Comprado pela prefeitura para abrigar a Secretaria de
Educação, o prédio histórico foi invadido pelo MSTS (Movimento Sem Teto de São
Paulo) em novembro de 2013.
A vantagem que dona Neide vê neste arranjo não é unânime e
alguns movimentos sem-teto são hoje alvo de investigação do Ministério Público
de São Paulo por supostas cobranças abusivas e práticas coercitivas de
arrecadação de fundos, incluindo punições aos inadimplentes como proibição de
visitas (leia texto na pág. B10).
Nas últimas três semanas, a Folha visitou 15 ocupações de
movimentos sem-teto, de seis siglas distintas, no centro e na periferia de São
Paulo.
Para o repórter que se apresentou como potencial morador, em
todos os casos a entrada foi franqueada e informações, prestadas. Por outro lado,
o acesso foi, em alguns casos, proibido ao repórter que se apresentou como tal,
e as informações prestadas nem sempre batiam com as oferecidas ao potencial
morador.
'CONDOMÍNIO'
Das ocupações visitadas, só as horizontais –feitas com
barracos em terrenos–, articuladas pelo MTST (Movimento dos Trabalhadores Sem
Teto) e pelo MIVM (Movimento Independente de Luta por Habitação da Vila Maria),
não cobravam taxas.
O MIVM faz rateios para gastos específicos de manutenção e
mobilização. No MTST, cada morador é responsável por seus gastos. O movimento
também recebe doações esporádicas.
Já nas ocupações em prédios, a cobrança é comum e entendida
pelos moradores como uma espécie de "condomínio" para manutenção.

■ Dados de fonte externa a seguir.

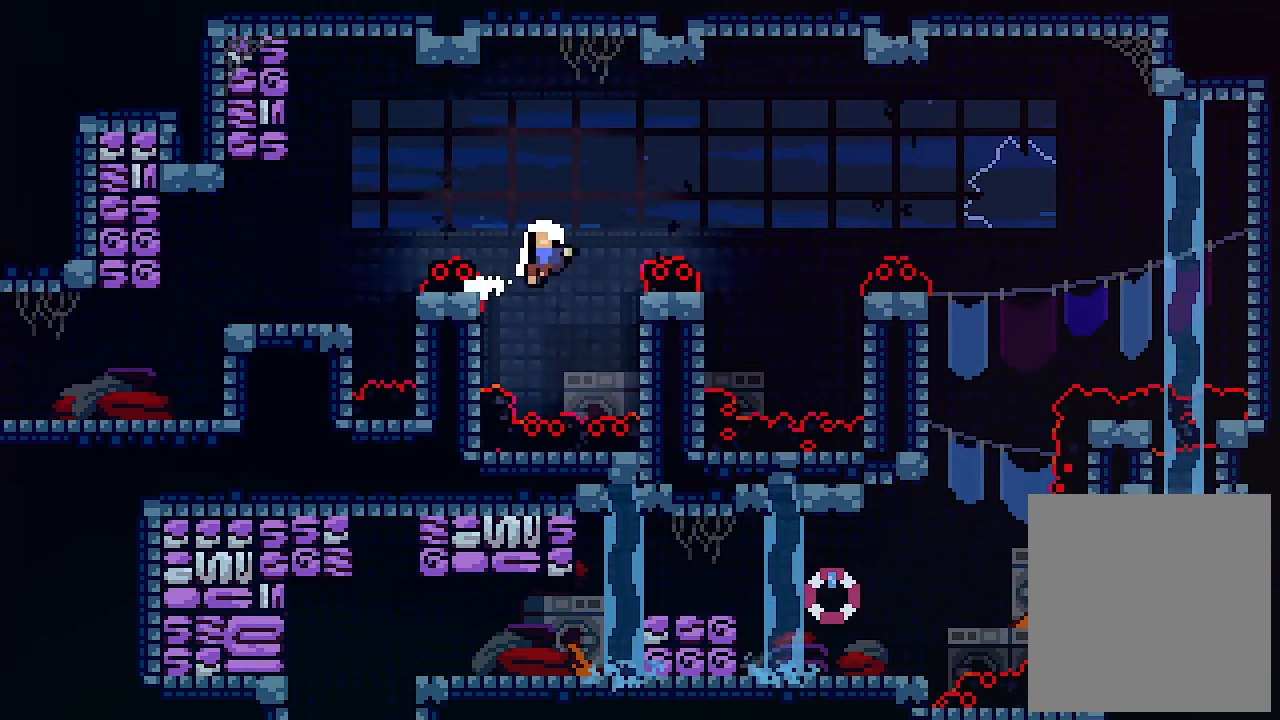
{"keys": [], "events": [[233, "x", "up"]]}
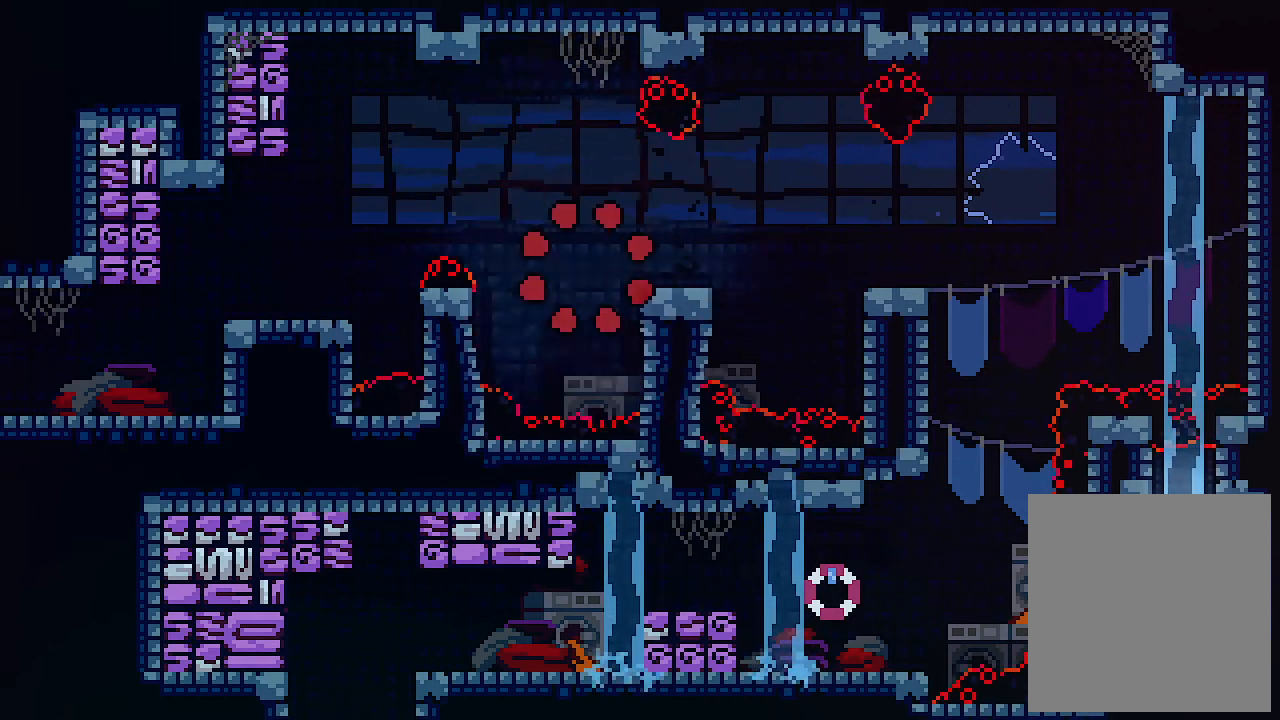
{"keys": [], "events": []}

"Como funcionaria um prédio sem receber condomínio dos
moradores? Limpeza? Conserto de elevador? Porteiro?", questiona Douglas
Gomes, 37, presidente do MSTS, que cobra R$ 200 por mês.
No prédio do Cine Marrocos, os elevadores manuais são
operados por ascensoristas, há 168 câmeras de vigilância e uma cozinha coletiva
que serve até 80 refeições diárias gratuitas.
O MSTS foi criticado, no entanto, ao se aliar a um
empresário para transformar o térreo do edifício em estacionamento, já
desativado. Gomes diz que, por contrato, receberia cestas básicas. Questionado,
não apresentou o documento à Folha.
"Nossa taxa de R$ 150 é pra pagar advogado, e não jogar
as famílias na rua, porteiro e eu, que não trabalho de graça, né?", diz
Nireudes de Jesus, 36, coordenadora do MLSM (Movimento de Luta Social por
Moradia), responsável pelo prédio da Previdência Social na avenida Rio Branco,
com 130 famílias.
Sem se identificar, a Folha acompanhou reunião para
interessados em morar no antigo Hotel Lord, em Santa Cecília (centro), ocupado
pela FLM (Frente de Luta por Moradia). A coordenadora do prédio, Maria do
Planalto, disse que, para residir ali, seria necessário o pagamento retroativo
de parte dos custos da ocupação nos últimos anos.
Nireudes, que já morou em uma ocupação da FLM, diz ter
desembolsado R$ 1.300 para ingressar no local.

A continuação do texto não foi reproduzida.